When you breastfeed your baby, you provide them with the best nutrients. But what foods will you need and how do diet and nutrition affect your baby?
What you should eat:
Healthy foods! Just like you should all be doing all the time. Easy right? Think whole grains, fresh fruits and veggies, and high protein foods like unprocessed meats and nuts and beans. Choose high-calorie options. You’re still eating for two! Breastfeeding burns 500-700 calories per day. Whole milk, cheeses, and yogurts make for easy high-calorie snacks, You can even have some cookies with your milk. Go ahead, you deserve it!
What should you avoid:
Nothing! There is no need to avoid specific foods while nursing. The foods we eat may change the flavor of our milk and build a varied palate for your growing baby. Some people believe that you should avoid things like spicy foods or even green leafy vegetables but in general, the foods you eat are safe for your baby. If you notice that your baby is fussy don’t rush to point the finger at your diet. There are many possible reasons for a fussy baby such as gassiness from an oversupply, a fast let-down, or even just a need to be near you. If you have a strong familial history of food allergies, tread lightly with those foods. Dairy and dairy products are the most common cause of food allergens in your diet. If you are concerned that a particular food is affecting the behavior of your baby try eliminating that food from your diet for a period of time.
Delegate:
If you have friends and family standing by ready to jump in and help when your bundle of joy arrives, let them prepare meals for you. Let your family and friends do the work for you while you do the work of nourishing your baby.
Keep it simple:
Keep small healthy snacks at the ready. Granola or protein bars, trail mix, veggies and hummus, dried fruits, cheese and whole grain crackers, and tons of water!
Meal prep:
At the end of pregnancy, lots of women experience “nesting”, the desire to prepare their home for a new baby. Take this burst of energy to prepare some freezer meals for after delivery. When you come home in need of a quick and easy dinner, pull out a freezer meal and pop it in the crockpot. BAM! Dinner made with minimal work and clean up.
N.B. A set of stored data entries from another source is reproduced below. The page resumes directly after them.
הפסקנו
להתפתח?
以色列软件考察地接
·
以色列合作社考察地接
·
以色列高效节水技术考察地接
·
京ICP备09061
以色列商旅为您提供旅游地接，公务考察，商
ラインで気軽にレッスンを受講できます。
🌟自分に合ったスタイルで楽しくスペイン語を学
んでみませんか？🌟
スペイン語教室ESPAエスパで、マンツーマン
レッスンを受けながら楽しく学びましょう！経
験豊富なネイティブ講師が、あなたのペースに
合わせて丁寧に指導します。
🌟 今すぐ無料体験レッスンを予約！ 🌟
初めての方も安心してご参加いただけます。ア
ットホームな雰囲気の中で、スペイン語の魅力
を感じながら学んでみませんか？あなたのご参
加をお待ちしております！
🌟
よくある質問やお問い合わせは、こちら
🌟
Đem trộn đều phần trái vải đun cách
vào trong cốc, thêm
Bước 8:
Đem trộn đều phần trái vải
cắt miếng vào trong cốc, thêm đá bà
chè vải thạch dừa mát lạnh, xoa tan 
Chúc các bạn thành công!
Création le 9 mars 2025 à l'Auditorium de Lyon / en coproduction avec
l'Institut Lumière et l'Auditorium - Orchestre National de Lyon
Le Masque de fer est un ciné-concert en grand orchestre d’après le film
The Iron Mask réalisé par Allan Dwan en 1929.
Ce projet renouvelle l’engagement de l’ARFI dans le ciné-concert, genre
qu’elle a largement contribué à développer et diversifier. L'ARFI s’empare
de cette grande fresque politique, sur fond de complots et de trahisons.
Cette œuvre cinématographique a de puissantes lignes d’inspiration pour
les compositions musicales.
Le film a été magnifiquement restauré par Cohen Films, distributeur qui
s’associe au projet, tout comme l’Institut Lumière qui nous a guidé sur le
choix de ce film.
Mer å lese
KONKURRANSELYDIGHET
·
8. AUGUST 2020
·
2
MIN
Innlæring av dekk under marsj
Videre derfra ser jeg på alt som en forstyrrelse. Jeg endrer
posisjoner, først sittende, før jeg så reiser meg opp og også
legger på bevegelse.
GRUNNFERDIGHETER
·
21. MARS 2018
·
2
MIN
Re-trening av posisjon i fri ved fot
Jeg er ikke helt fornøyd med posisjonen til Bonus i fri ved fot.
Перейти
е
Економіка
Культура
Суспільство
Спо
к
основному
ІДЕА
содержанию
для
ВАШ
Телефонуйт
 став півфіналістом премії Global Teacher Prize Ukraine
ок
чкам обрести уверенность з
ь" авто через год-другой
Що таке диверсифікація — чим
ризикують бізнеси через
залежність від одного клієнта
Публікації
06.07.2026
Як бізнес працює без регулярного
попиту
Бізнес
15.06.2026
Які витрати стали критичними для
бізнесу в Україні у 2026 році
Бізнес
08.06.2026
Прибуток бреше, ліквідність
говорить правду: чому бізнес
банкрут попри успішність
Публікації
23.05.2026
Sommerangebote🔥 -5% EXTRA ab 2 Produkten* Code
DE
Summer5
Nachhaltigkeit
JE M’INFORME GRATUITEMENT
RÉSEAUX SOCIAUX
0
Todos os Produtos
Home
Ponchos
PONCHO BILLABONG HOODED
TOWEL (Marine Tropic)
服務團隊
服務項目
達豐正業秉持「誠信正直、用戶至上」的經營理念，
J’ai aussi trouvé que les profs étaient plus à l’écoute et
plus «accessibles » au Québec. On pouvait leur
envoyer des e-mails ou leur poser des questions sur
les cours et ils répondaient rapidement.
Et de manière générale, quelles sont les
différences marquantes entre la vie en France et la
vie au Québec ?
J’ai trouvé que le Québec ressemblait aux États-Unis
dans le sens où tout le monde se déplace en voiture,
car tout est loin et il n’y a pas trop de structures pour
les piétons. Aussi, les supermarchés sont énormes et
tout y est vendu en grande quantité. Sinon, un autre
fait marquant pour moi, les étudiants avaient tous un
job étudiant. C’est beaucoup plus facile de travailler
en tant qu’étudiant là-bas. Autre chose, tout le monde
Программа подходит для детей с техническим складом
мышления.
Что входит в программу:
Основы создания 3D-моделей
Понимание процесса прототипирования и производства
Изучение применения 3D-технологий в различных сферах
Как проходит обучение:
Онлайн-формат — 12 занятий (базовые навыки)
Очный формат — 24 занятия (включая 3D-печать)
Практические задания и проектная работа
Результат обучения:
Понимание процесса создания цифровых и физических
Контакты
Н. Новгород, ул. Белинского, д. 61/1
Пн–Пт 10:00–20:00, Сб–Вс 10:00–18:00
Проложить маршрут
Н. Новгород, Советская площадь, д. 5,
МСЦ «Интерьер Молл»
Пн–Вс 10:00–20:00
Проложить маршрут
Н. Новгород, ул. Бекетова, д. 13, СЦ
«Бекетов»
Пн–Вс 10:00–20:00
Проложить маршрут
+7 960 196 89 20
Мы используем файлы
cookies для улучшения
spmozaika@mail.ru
Some of our favorite meal-planning sites are:
Elysia from Haute & Healthy Living has great crockpot recipes that don’t require any pre-cooking!!
Another Mommy Blogger by Sierrah has freezer recipes, including breakfast options, to get through your first few weeks postpartum.
Your breast milk will contain all the nutrients that your baby needs to thrive. Eating a well-balanced diet high in protein and calories while remaining hydrated will ensure that you maintain good milk production and stay healthy. Plan ahead and delegate meal prep to all those eager helpers in your life!